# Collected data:
----------------------------------------

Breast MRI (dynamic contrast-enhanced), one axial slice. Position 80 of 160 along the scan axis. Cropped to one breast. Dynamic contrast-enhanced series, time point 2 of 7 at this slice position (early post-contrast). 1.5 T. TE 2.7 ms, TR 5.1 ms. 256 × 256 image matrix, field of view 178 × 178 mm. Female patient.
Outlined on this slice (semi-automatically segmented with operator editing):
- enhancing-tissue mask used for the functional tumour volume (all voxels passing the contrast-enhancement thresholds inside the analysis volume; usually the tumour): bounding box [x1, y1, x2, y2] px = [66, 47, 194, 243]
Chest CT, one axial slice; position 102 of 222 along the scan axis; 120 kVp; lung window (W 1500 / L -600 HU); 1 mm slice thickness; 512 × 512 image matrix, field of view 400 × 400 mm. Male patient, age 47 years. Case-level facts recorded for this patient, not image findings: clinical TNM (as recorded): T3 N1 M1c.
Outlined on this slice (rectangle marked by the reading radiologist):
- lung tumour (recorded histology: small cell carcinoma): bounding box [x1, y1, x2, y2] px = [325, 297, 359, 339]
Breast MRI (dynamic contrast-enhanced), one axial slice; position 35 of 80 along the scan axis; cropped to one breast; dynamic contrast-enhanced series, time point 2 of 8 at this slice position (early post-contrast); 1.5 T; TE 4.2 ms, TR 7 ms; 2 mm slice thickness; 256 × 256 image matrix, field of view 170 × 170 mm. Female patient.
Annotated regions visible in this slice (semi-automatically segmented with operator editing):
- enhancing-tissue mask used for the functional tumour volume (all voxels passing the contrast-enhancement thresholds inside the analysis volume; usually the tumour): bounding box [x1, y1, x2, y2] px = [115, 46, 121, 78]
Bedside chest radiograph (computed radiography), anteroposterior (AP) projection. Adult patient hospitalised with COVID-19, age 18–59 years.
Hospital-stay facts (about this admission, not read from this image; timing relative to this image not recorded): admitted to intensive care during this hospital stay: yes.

----------------------------------------

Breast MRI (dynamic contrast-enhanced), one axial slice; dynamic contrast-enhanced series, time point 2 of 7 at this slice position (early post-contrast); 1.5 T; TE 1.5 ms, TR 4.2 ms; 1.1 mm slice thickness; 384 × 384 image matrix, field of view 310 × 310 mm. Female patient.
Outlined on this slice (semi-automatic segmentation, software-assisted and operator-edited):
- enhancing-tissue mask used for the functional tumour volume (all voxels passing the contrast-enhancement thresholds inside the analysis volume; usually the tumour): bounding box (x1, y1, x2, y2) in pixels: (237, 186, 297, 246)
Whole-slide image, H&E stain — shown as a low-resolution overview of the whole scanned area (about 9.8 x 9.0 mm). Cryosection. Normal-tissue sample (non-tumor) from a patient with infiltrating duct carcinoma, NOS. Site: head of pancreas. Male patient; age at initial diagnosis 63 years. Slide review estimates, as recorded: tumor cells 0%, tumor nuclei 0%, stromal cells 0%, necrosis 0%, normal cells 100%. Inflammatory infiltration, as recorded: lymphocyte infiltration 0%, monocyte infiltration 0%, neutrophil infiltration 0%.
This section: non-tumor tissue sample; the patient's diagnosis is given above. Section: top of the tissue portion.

----------------------------------------

# What the exercise asks:
The reply should consist solely of the lines above from the one that has "Outlined on this slice (rectangle" through the one that has "Hospital-stay facts (about", reproduced exactly.

# Task answer:
Outlined on this slice (rectangle marked by the reading radiologist):
- lung tumour (recorded histology: small cell carcinoma): bounding box [x1, y1, x2, y2] px = [325, 297, 359, 339]
Breast MRI (dynamic contrast-enhanced), one axial slice; position 35 of 80 along the scan axis; cropped to one breast; dynamic contrast-enhanced series, time point 2 of 8 at this slice position (early post-contrast); 1.5 T; TE 4.2 ms, TR 7 ms; 2 mm slice thickness; 256 × 256 image matrix, field of view 170 × 170 mm. Female patient.
Annotated regions visible in this slice (semi-automatically segmented with operator editing):
- enhancing-tissue mask used for the functional tumour volume (all voxels passing the contrast-enhancement thresholds inside the analysis volume; usually the tumour): bounding box [x1, y1, x2, y2] px = [115, 46, 121, 78]
Bedside chest radiograph (computed radiography), anteroposterior (AP) projection. Adult patient hospitalised with COVID-19, age 18–59 years.
Hospital-stay facts (about this admission, not read from this image; timing relative to this image not recorded): admitted to intensive care during this hospital stay: yes.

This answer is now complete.